Highway hat geschrieben:Lübecker hat geschrieben:Die Frage hier war, ob das PTB für die Zeitsynchronisation mit GPS den Sagnac-Effekt berücksichtigt hat, oder nicht und ob diese Information erst auf Nachfragen bekannt gegeben wurde. Das ist nicht der Fall, der Sagnac-Effekt wird für Zeitsynchronisation mit GPS berücksichtigt und dieses wurde nie verschwiegen. Wie auf der Seite der PTB nachzulesen ist.
Na ja, ob das immer so lesbar war - may be. Ist aber erst einmal egal.
So lesbar war das gar nicht, ganz im Gegenteil:
Der Präsident der PTB, der als Allererster genau wissen sollte, wie die Uhren synchronisiert werden, das ist ja sein Job, erklärt erst einmal, dass die Messung der Geschwindigkeit der Neutrinos nur deshalb "hoch präzis" sein konnte, weil der Einstein-Effekt, also c=const, programmiert wurde:
PTB 28.06.12:
Neutrino-Experiment: Anfrage an die Physikalisch-Technische Bundesanstalt[...] Die Kalibrierung von GPS-Zeitsynchronisationsverbindungen ist seit Jahren eine Routineangelegenheit für die Zeitlaboratorien dieser Welt. Die hohe Präzision, die dort erreicht wird, ist nur möglich, indem alle relevanten Effekte von Relativitätstheorie, von Atmosphärenphysik und von der Elektronik in den Satellitenterminals berücksichtigt werden. Sie können also beruhigt sein, dort ist nichts schief gegangen. [...]“
Die Welt war am 28.06.12 in Ordnung für den Präsident der PTB, wie schön.
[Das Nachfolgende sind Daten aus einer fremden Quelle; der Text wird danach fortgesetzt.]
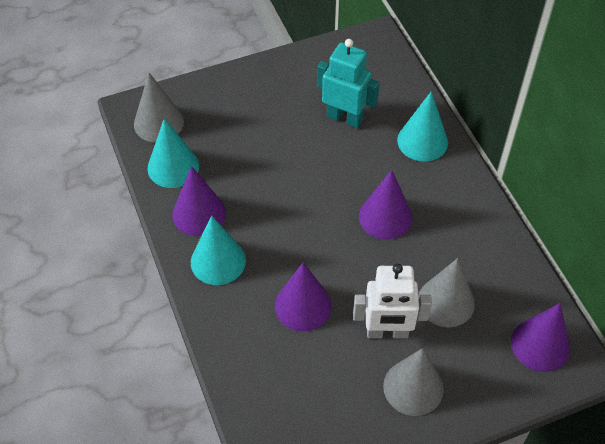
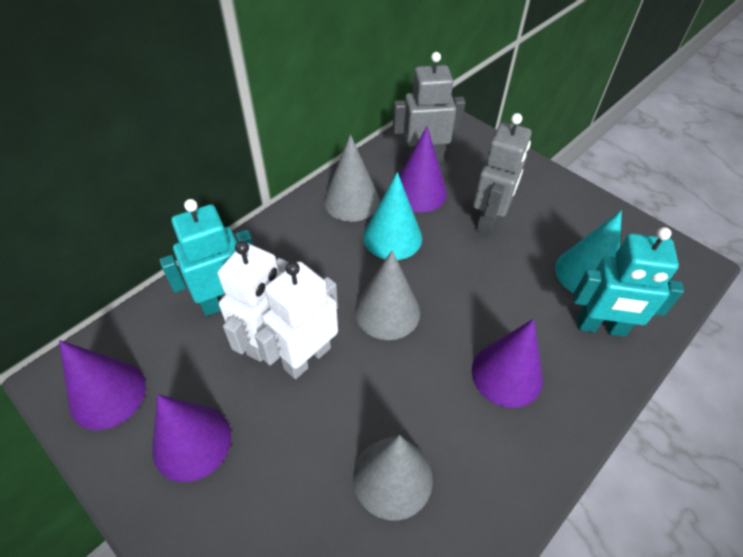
grey robot: 0 -> 2
turquoise cone: 3 -> 2
turquoise robot: 1 -> 2
white robot: 1 -> 2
Dann erklärt er auf meine lästige Rückfrage, er habe nie daran gezweifelt, dass weder der Hersteller seines Empfängers noch der Autor der angewandten Software des BIPM den Sagnac-Effekt korrekt berücksichtigt haben und dass er keinen Grund zur Annahme hat, dass ein Fehler in der Software der BIPM bei der Programmierung des Sagnac-Effekts enthalten sein könnte:
PTB 20.07.2012:
In diesem Kalibrierreport finden Sie das Wort Sagnac-Effekt nicht. [...] Im Annex II, Punkt iii-4 wird der Sagnac-Effekt erwähnt. [...] Wir haben es nie in Frage gestellt, dass sowohl der Hersteller unseres Empfängers als auch der Autor der R2CGGTTS-Software, die vom BIPM gepflegt und verteilt wird, den Sagnac-Effekt korrekt einrechnen. [...] Bitte haben Sie Verständnis dafür, dass wir Ihnen über den inneren Aufbau fremder Software einfach deshalb keine weitere Auskunft geben können, weil wir selber ja auch nicht mehr wissen. Wie gesagt, weil alle Ergebnisse konsistent zusammenpassen, haben wir keinen Grund zur Annahme, dass die Software des BIPM einen Fehler bei der Korrektur der relativistischen Effekte (Sagnac) enthalten könnte.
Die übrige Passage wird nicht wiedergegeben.